UN ejército de barcas semihundidas, protegidas del naufragio por sus amarres, parpadean en la oscuridad del canal de Brouwersgracht. Dos jóvenes salen abrazados del Bruin Café Papeneiland, uno de los más antiguos de Ámsterdam. A pesar del frío intenso, se detienen para besarse junto a la cicatriz del canal. Cerca de ellos, el viento hace temblar las bicicletas encadenadas al puente Papiermolensluis.
—¿Vamos a tu casa? —pregunta él.
—Mis compañeras de piso organizan una fiesta esta noche. No estaríamos tranquilos.
—Pues a mi casa tampoco podemos ir. La novia de Bart ha venido a visitarlo y le prometí que no aparecería en toda la noche.
—Da igual —dice ella—. Me apetece dar un paseo.
Caminan abrazados, esquivando los coches aparcados junto al agua. Se cruzan con un hombre que pasea un perro y que, sin prestarles atención, se aleja bajo el paraguas de árboles.
En el canal de Prinsengracht chapotea una barcaza, pintada de rojo y negro. Es una de las muchas casas flotantes que desafían la humedad y el frío de Ámsterdam. Tiene una fila de ojos de buey sobre la línea de flotación y una pequeña terraza con un banco y tiestos de lavanda. Una de sus ventanas chirría, empujada por el viento.
—¿Estás pensando lo mismo que yo? —pregunta él.
—¿Y si viene el dueño y nos descubre?
—No vendrá nadie a estas horas. Debe de ser un hotel para turistas… si aparece alguien, podemos decir que estábamos limpiando el barco.
—¿Y piensas que nos van a creer?
El joven acaricia los cabellos de la muchacha y le besa la nuca, para vencer su resistencia. Tras comprobar que nadie los mira, saltan a la gabarra y permanecen inmóviles hasta que la barcaza deja de zarandearse.
—Esto no me gusta nada —dice ella—. Mejor que nos vayamos.
Su novio no le hace caso. Asoma la cabeza por la ventana y pregunta si hay alguien en el interior. A continuación se sube al banco clavado en la terraza y entra por el ventanuco. Se oye un ruido seco, e instantes después la puerta se abre.
La joven insiste en que se vayan, pero él la arrastra hacia el interior. Descienden los escalones y exploran la gabarra, sin encender las luces. A pesar del techo relativamente bajo, el salón es amplio y tiene un gran sofá en forma de L. Sobre una estantería hay un televisor de pantalla plana y varias estatuillas de marfil.
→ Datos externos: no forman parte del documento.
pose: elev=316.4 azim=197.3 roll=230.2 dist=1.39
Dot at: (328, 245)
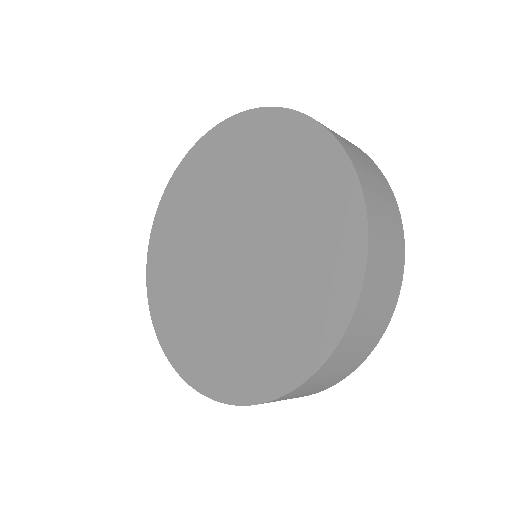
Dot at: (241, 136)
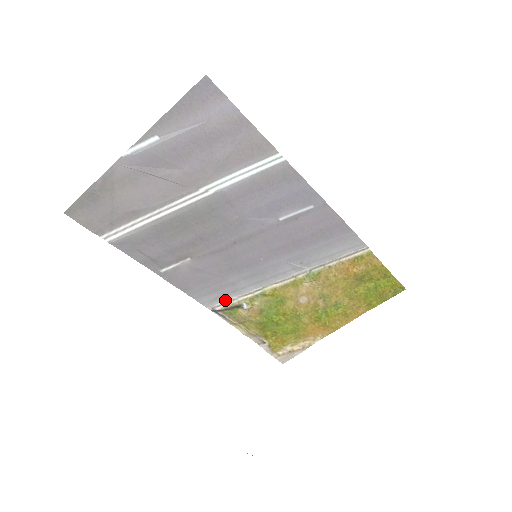
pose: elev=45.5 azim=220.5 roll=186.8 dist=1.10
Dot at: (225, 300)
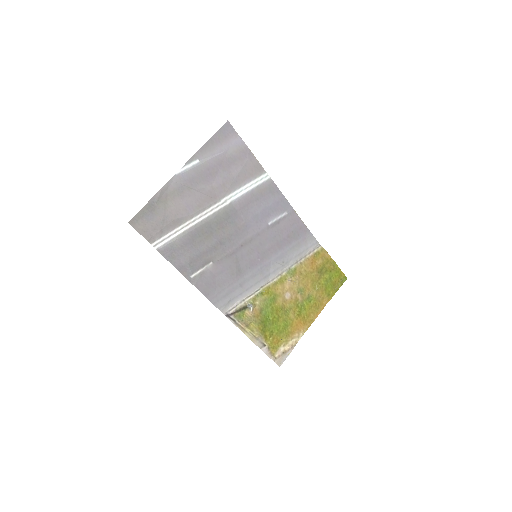
Dot at: (235, 304)
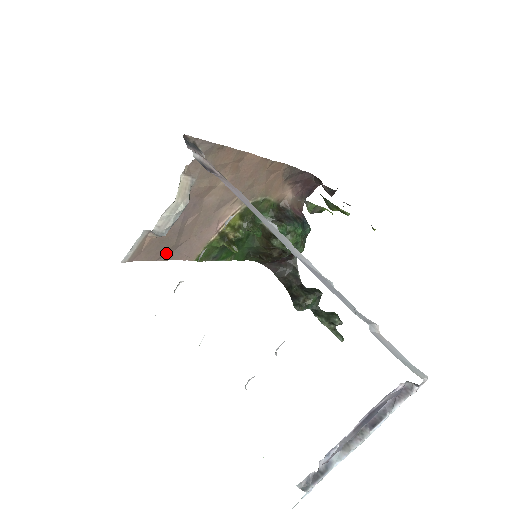
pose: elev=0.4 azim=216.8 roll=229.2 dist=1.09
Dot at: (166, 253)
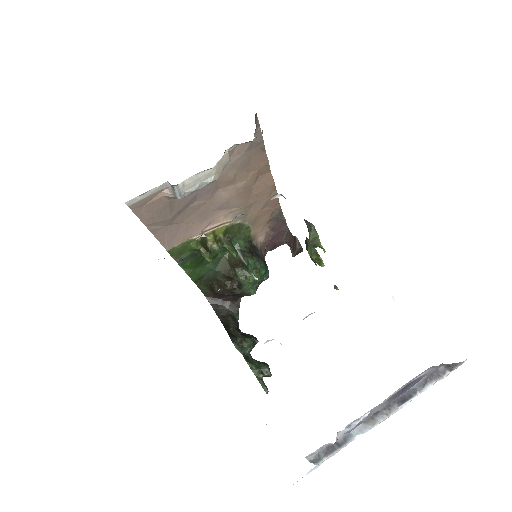
Dot at: (157, 224)
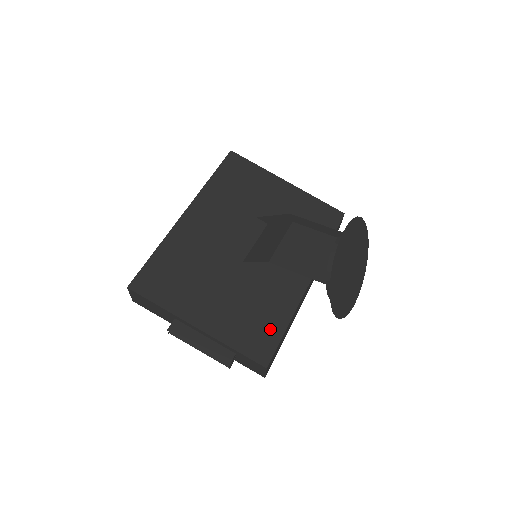
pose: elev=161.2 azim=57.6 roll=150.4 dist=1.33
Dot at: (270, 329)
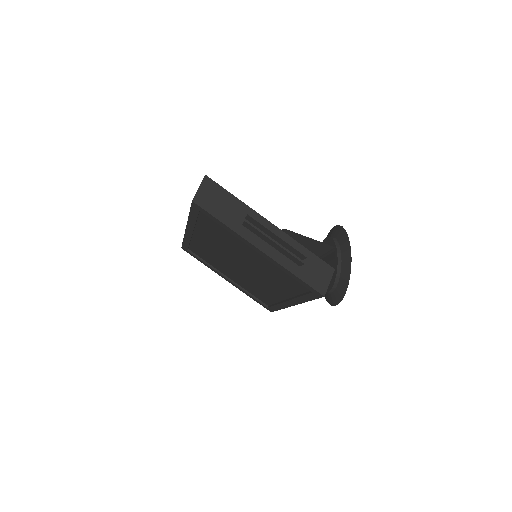
Dot at: occluded
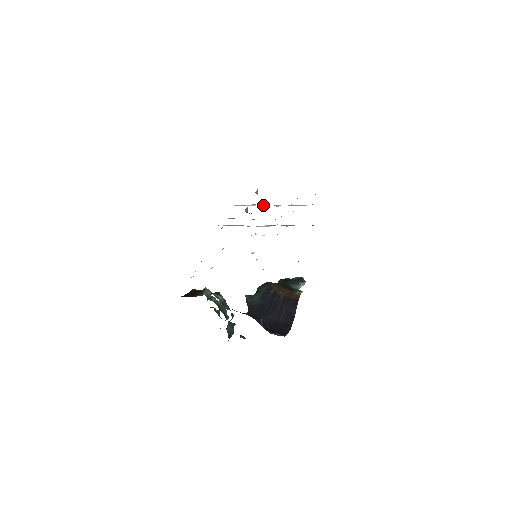
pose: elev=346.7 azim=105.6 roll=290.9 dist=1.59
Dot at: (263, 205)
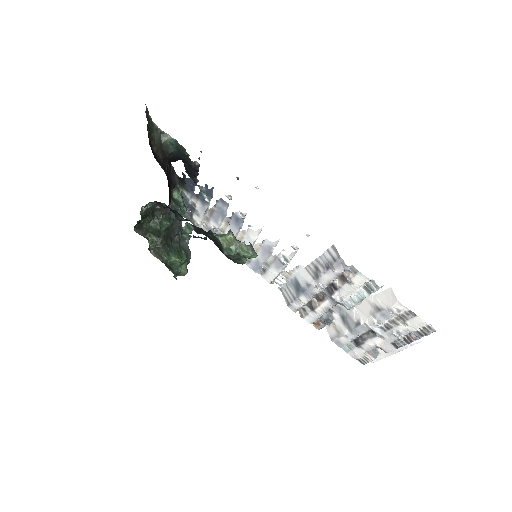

El joven la sujeta por la cintura y empieza a besarla. Introduce una mano debajo de su blusa para desabrocharle el sujetador, pero detiene su avance al darse cuenta de que está temblando.
—¿Qué te pasa?
Ella señala con una mano hacia el extremo del salón. Colgada de una viga, una mujer balancea sus pies en el aire.